Born May 1935, Bonham, Texas

Joe Melson is of course best known as the co-writer of many Roy Orbison hits. He lived on a farm until he was sixteen, attended high school in Gore (Oklahoma) and Chicago (Illinois) and finished his education at Odessa College in West Texas. At the age of fourteen he became interested in music and took voice training for two years. When he was eighteen, he formed his own band (The Fannin County Boys) and began entertaining at clubs and school proms. The advent of rock 'n' roll did not fail to have its effect on Joe : soon he was leading a rockabilly band called the Cavaliers, based in Midland, where they were spotted by local impresario Ray Rush, who was the man responsible for bringing Melson and Orbison together. Joe moved to Nashville in 1959 and the two struck up a songwriting part- nership. There was no music-lyrics delineation as there was between teams like Burt Bacharach and Hal David or Neil Sedaka and Howard Greenfield. Their first collaboration, "Uptown", was Roy Orbison's second single for Monument (released in January 1960), and reached # 72 on the Billboard charts, making it Roy's first chart entry since "Ooby Dooby".

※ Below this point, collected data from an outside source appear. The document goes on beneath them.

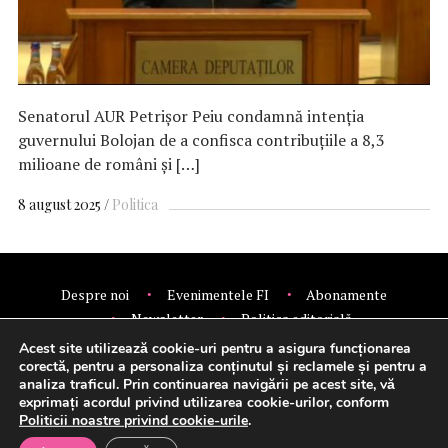
Senatorul AUR Petrişor Peiu condamnă intenţia
guvernului Bolojan de a confisca contribuţiile a 8,3
milioane de români şi […]
8 august 2025
Politica
Despre noi
Evenimentele FI
Abonamente
Newsletter
Politica editorială
Politica de confidentialitate
Contact
Publicitate
Acest site utilizează cookie-uri pentru a asigura funcționarea
corectă, pentru a personaliza conținutul și reclamele și pentru a
© 2026 Financial Intelligence.
analiza traficul. Prin continuarea navigării pe acest site, vă
exprimați acordul privind utilizarea cookie-urilor, conform
Politicii noastre privind cookie-urile
.
Setări cookie-uri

However, it was their follow-up, "Only the Lonely", that established Orbison as an international star and set the pattern for the operatic ballad style that became his trademark. Melson contributed the dum-dum-dum dooby-doo- wah background vocals, along with the Anita Kerr Singers. Over 1960-1961, Orbison and Melson spun off a succession of hits that included "Blue Angel", "I'm Hurtin'", the # 1 "Running Scared" and "Crying". Their partnership came then to a temporary end, but was revived with "Blue Bayou" in 1963, albeit not for long. Orbison found a new songwriting partner in Bill Dees.

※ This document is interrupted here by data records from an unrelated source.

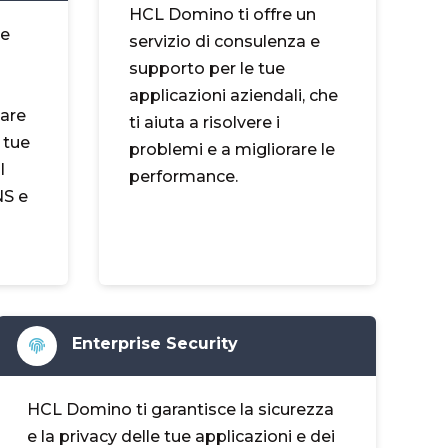
HCL Domino ti offre un
ce
servizio di consulenza e
supporto per le tue
applicazioni aziendali, che
zare
ti aiuta a risolvere i
e tue
problemi e a migliorare le
l
performance.
NS e
Enterprise Security
HCL Domino ti garantisce la sicurezza
e la privacy delle tue applicazioni e dei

Already in 1960, Joe Melson had signed a contract as a singer with Acuff- Rose's Hickory label. He released seven singles on Hickory (1960-1963), accompanied by the Nashville A-team: Hank Garland, Grady Martin, Floyd Cramer, Buddy Harman and the other luminaries. His first session was held on March 24, 1960, and produced the A-sides of his first two singles (also his best rockers) : "Oh Yeah" and "Barbara". Good as most of these records were, commercially the results were disappointing. Joe's waxing of "Dance" is far superior to the contrived Roy Orbison version, IMO.

After his Hickory contract expired, Joe signed with another Nashville-based label, EMP, owned by producer Billy Empson. Two singles followed. Joe did not record again until 1977 when a single appeared on Shue Records, a label from Norfolk, Nebraska.

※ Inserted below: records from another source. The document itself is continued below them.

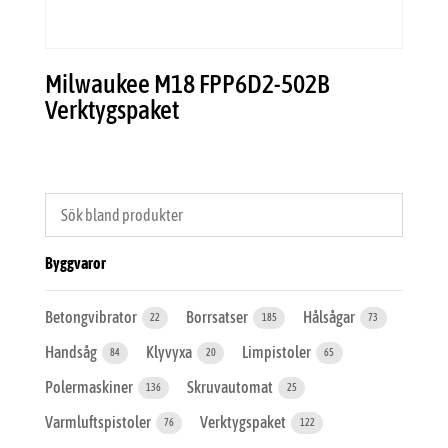
Milwaukee M18 FPP6D2-502B
Verktygspaket
Byggvaror
Betongvibrator
Borrsatser
Hålsågar
22
185
73
Handsåg
Klyvyxa
Limpistoler
84
20
65
Polermaskiner
Skruvautomat
136
25
Varmluftspistoler
Verktygspaket
76
122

After his partnership with Orbison ended, Melson continued to write songs. His most successful song outside the Orbison/Melson affiliation was "Run Baby Run (Back Into My Arms)", a # 12 hit for fellow Hickory recording artists The Newbeats, in 1965. One of his most dramatic compositions is almost completely unknown : "Nightfall" by Sherry Grooms (ABC 10875, 1967), which brings together all the ingredients of his previous successes (Running Scared, Crying, The Crowd) into one crashing finale. In 1971, the affiliation with Orbison was rekindled, but sadly did not produce any hits, though their magic was still evident. During this second association, which lasted until 1975, Melson also produced many of Roy's later MGM recordings.

Joe then started writing for the country market, scoring the occasional minor hit with artists like Glenn Barber and Billy Walker. After the mid-80s he completely disappeared out of sight, at least my sight.

Joe's seven Hickory singles have been collected on a Bear Family LP from 1979, "A Milestone in Rock 'n' Roll Music, Vol. 2 : Joe Melson" (BFX 15027), which has not been reissued on CD.